We were the first printers in the region to invest in Heidelberg's CD machine," says Babukutty. "We have always bought machinery only when we are sure that the investment is justified. Our growth and investment has been slow but steady."

T S Babukutty, general manager of Al Mawrid Printing and Advertising has held the position since 1985, when the print shop was a small start-up unit employing 15 people. "My first job was in India and later I migrated to Nigeria to take up a teaching post. I have no print related qualifications and am a printer by work experience. When I joined, we did not own a multi-colour offset machine, but only a single- and two colour equipment."

Explaining the changes he has seen in the printing industry, Babukutty says, "Printing has moved from composing to type setting, from there to colour separation which relied on the skill of artists, and small changes could lead to a lot of additional work. Printouts then were taken on the more expensive bromide paper. Creating designs, showing colour options or gradations too required hours of manual labour. In the earlier days we would get our colour separation jobs done from Singapore. From there, print has moved to the computer, automation and digital age. Speeds have increased from 4000-5000 per hour to 18,000-20,000/hour. Other changes in the industry are the increased demand from the packaging segment, while commercial print jobs are declining. Currently, in Dubai, capacity is more than demand. That means only the professionally managed units will be able to survive."

When questioned whether Al Mawrid would invest in offset machinery, Babukutty confesses, "In the current scenario we would not. Last year, we invested AED 6 million in offset, and this year we have purchased flexo and gravure technology." Al Mawrid recently acquired the Gallus ICS 670 press and associated prepress equipment for €4.5m at Drupa this year.

Dwelling on the most memorable moment in his career, Babukutty answers, "The day we won 6 awards at the first edition of Dubai Print Awards, it was remarkable, since we were not expecting such a rich haul. Success to me is the honest relationship we share with our customers and 24/7 accessibility that our clients are used to while dealing with us. Success is also teamwork, loyalty of our staff to the company and meeting deadlines.

We have grown into becoming a one-stop-shop, whatever is required to print on paper or board, we can do it in-house."

Expressing his opinion on the difference between print industry in UAE as compared with others in the region, Babukutty says, "The print industry in UAE is among the best in the region, not only due to investments in latest technology but due to support of government in creating required infrastructure and business environment. Today, if you go to any exhibition, you will find some UAE printer owning the latest equipment displayed at the show. One can safely say that Dubai quality is an accepted world standard."

On the challenges faced by the print fraternity, Babukutty opines that 'unhealthy competition is hurting us all. The need of the hour is a strong printers' association. We do not need a parallel to Printing and Publishing Group (PPG), but need to give this existing organisation more teeth. Additional numbers and activities would add to the stature of PPG. Among the other challenges are reduced print runs and digitalisation of print.
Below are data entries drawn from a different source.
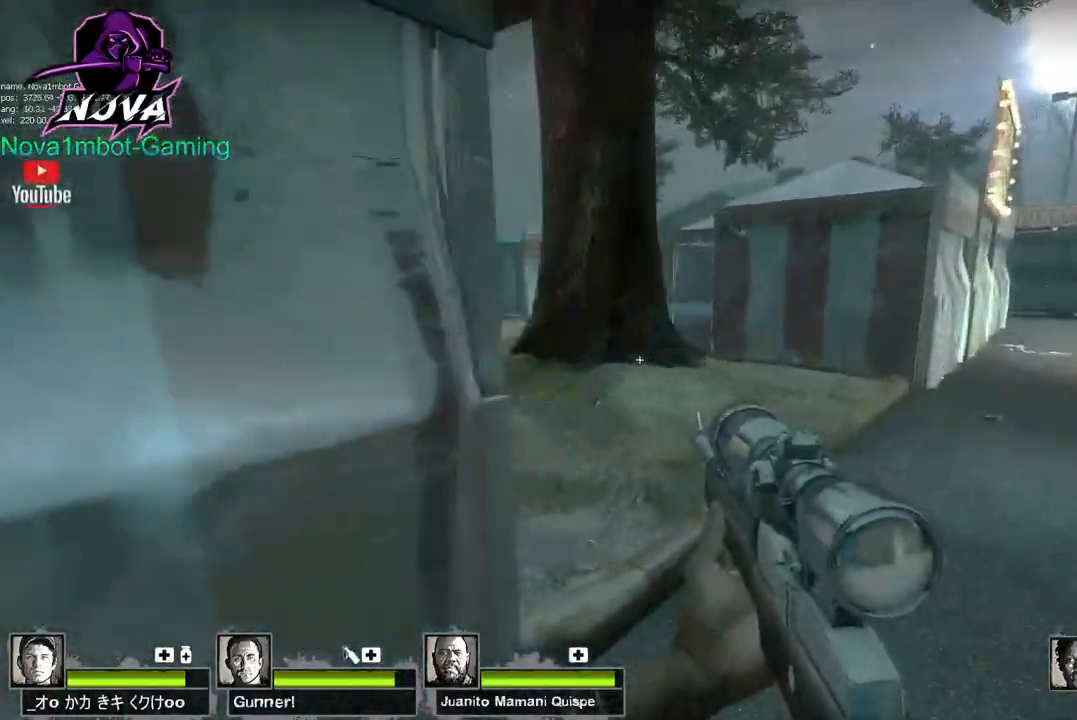
{"keys": ["d"], "mouse": [], "events": [[217, "w", "up"]]}
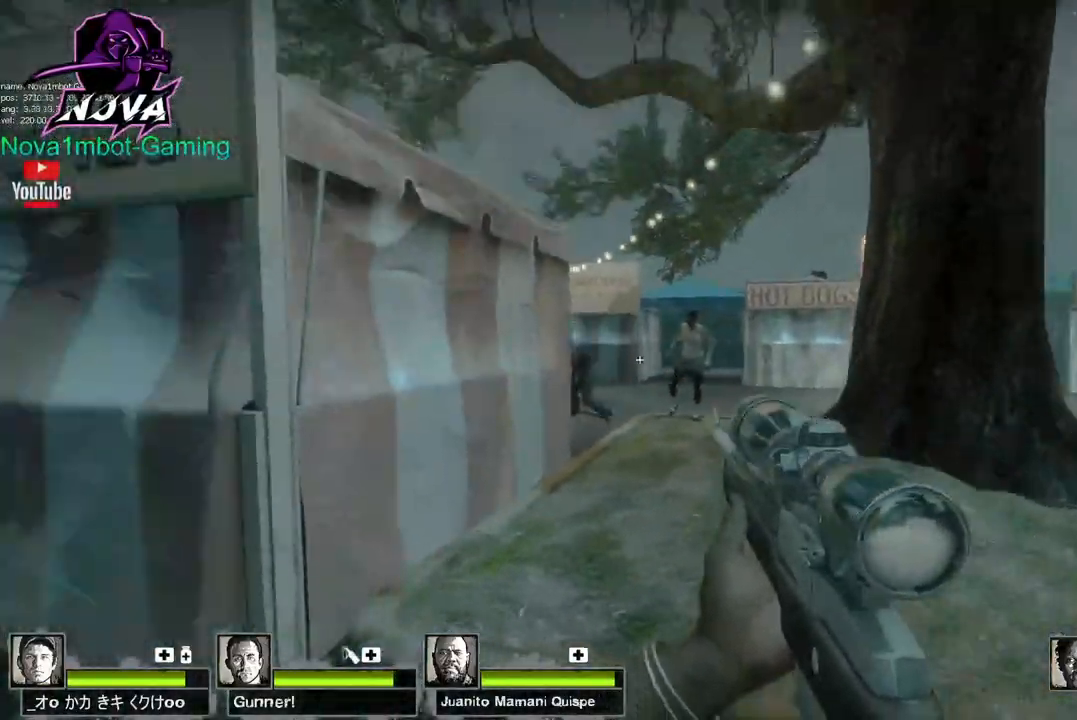
{"keys": ["a"], "mouse": [], "events": [[50, "mouse_left", "down"], [184, "w", "down"], [234, "mouse_left", "up"], [334, "d", "up"], [384, "a", "down"], [417, "w", "up"]]}
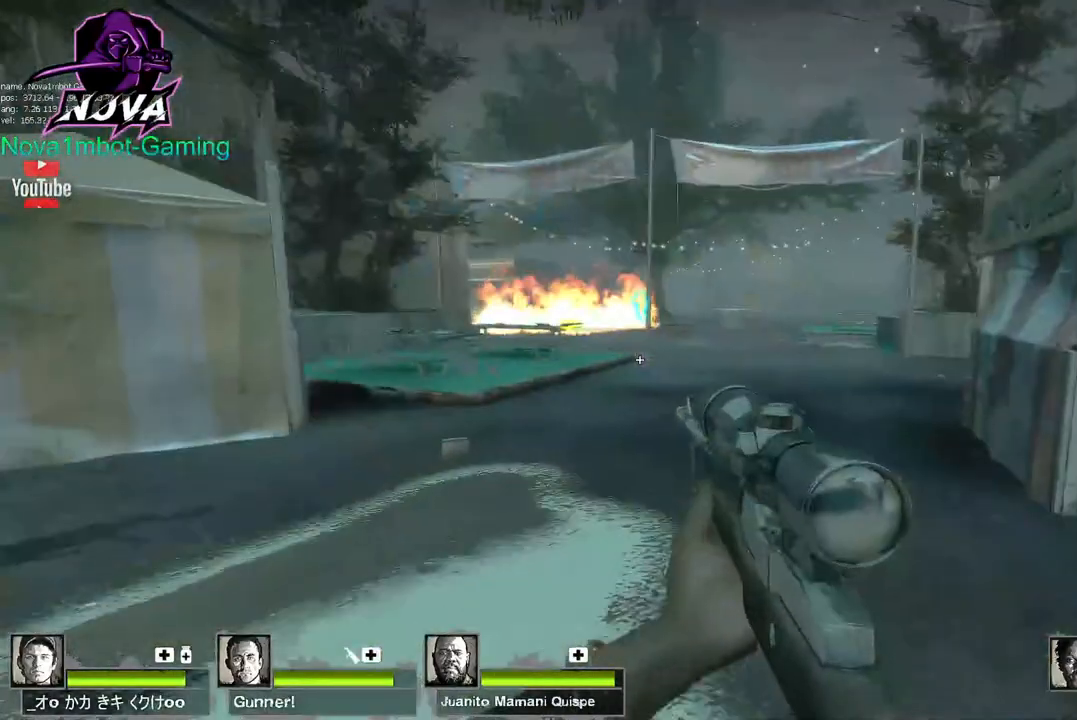
{"keys": [], "mouse": [], "events": [[484, "a", "up"]]}
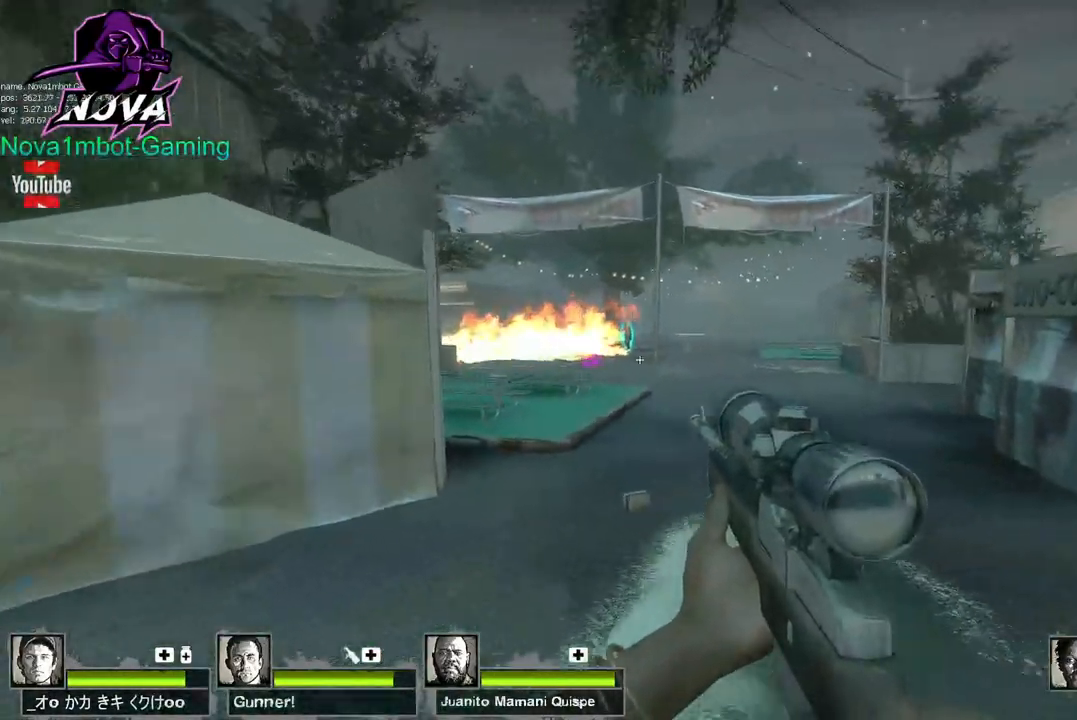
{"keys": ["d"], "mouse": [], "events": [[34, "s", "down"], [350, "s", "up"], [500, "d", "down"]]}
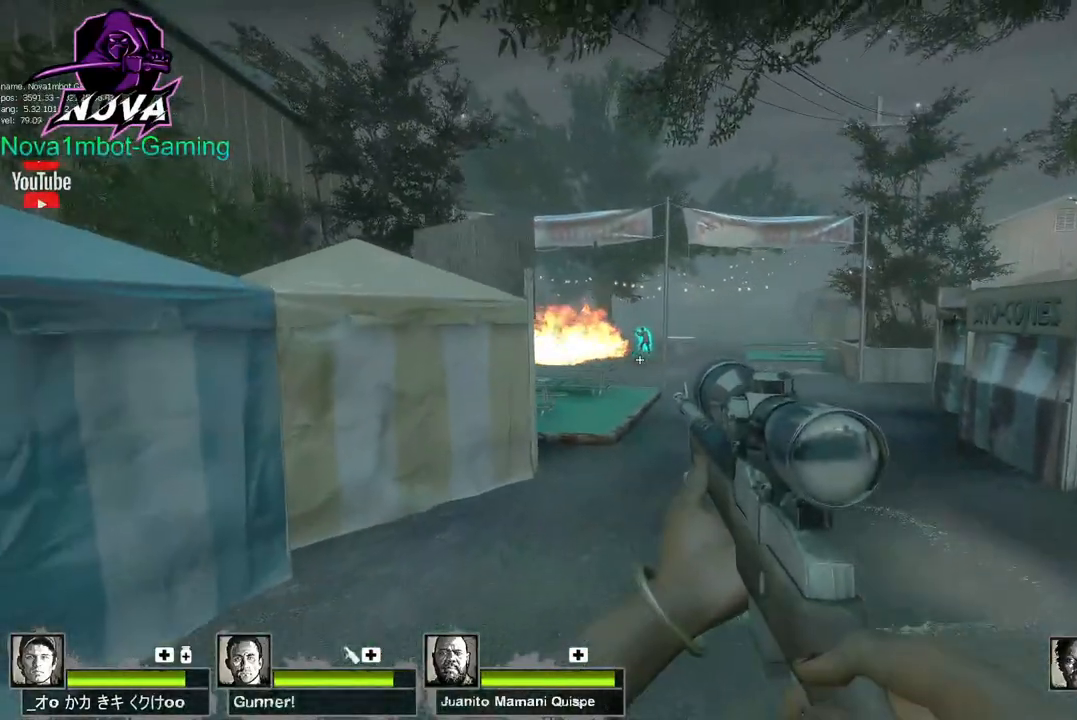
{"keys": ["shift"], "mouse": [], "events": [[50, "w", "down"], [184, "d", "up"], [184, "shift", "down"], [367, "w", "up"]]}
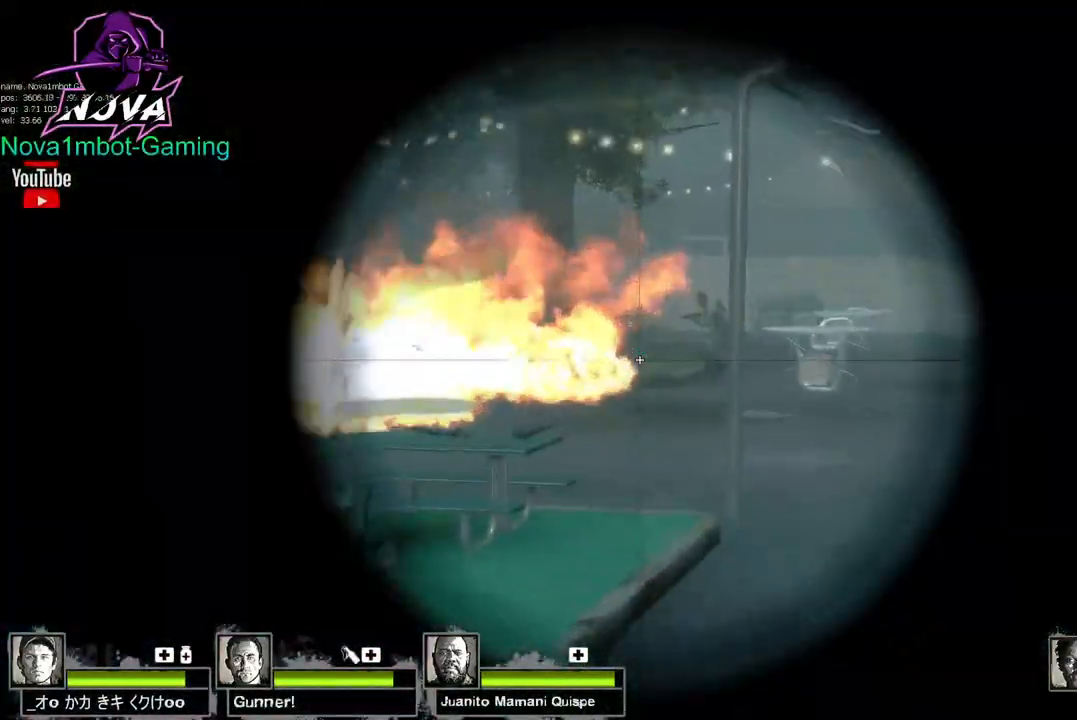
{"keys": ["d"], "mouse": [], "events": [[200, "d", "down"], [250, "shift", "up"]]}
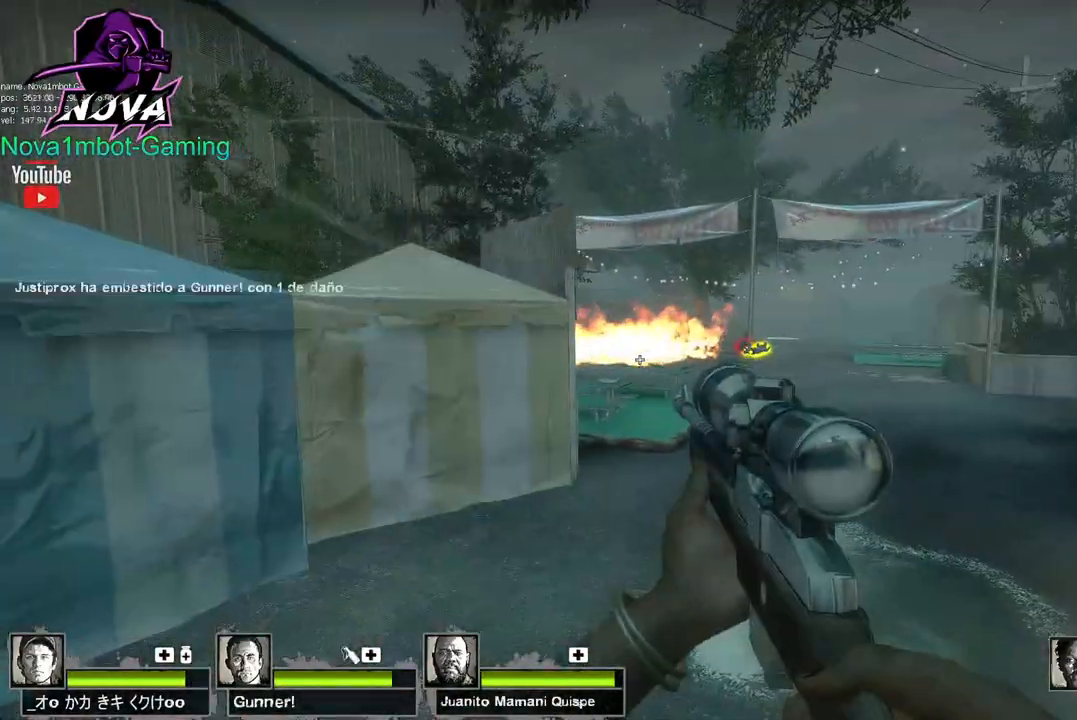
{"keys": ["d", "w"], "mouse": [], "events": [[450, "w", "down"]]}
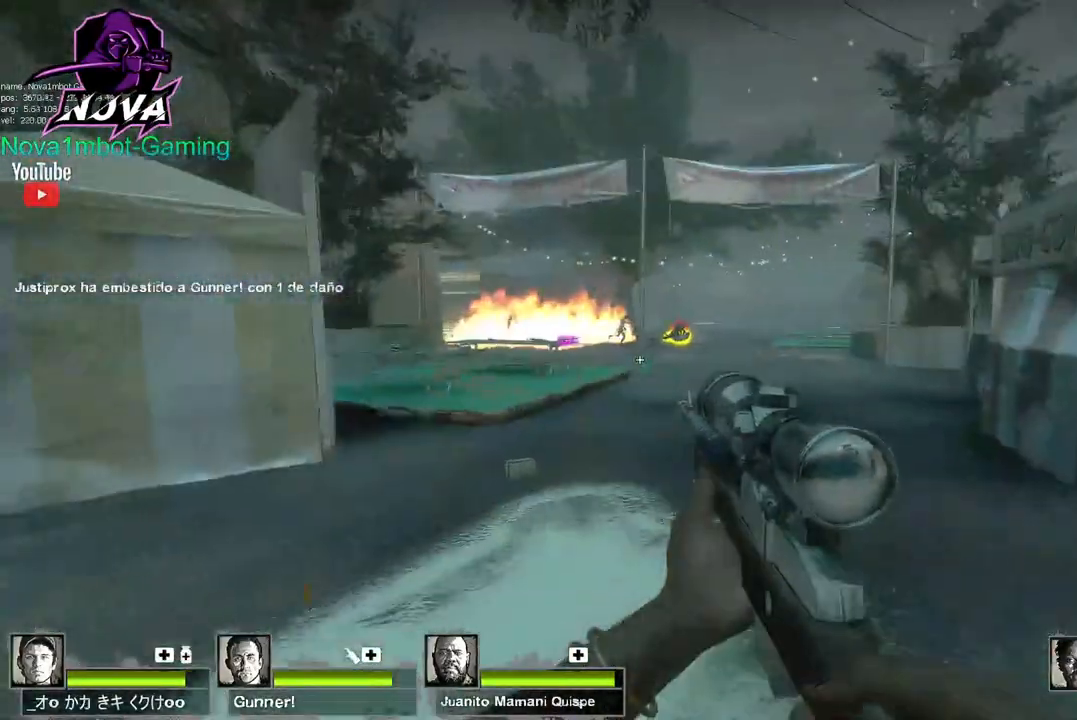
{"keys": ["d", "shift", "w"], "mouse": [], "events": [[334, "shift", "down"]]}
Though there is no room for growth in commercial, packaging is showing promise'.

Al Mawrid contributes about 5% revenue to the total income of Thomsun Group, and receives about 10% in-house jobs from its supermarkets and other associate companies. "Initially, this print shop was established to print labels for Thomsun Group's music cassette business. Those days, we had a high percentage contribution from in-house jobs. But now the capacity of the press has increased manifold, and in-house jobs are a miniscule part of the turnover. The music cassette business has been phased out years ago."

Babukutty concludes saying that though print still has a good future, UAE industry was full to capacity and there was no room for new entrants.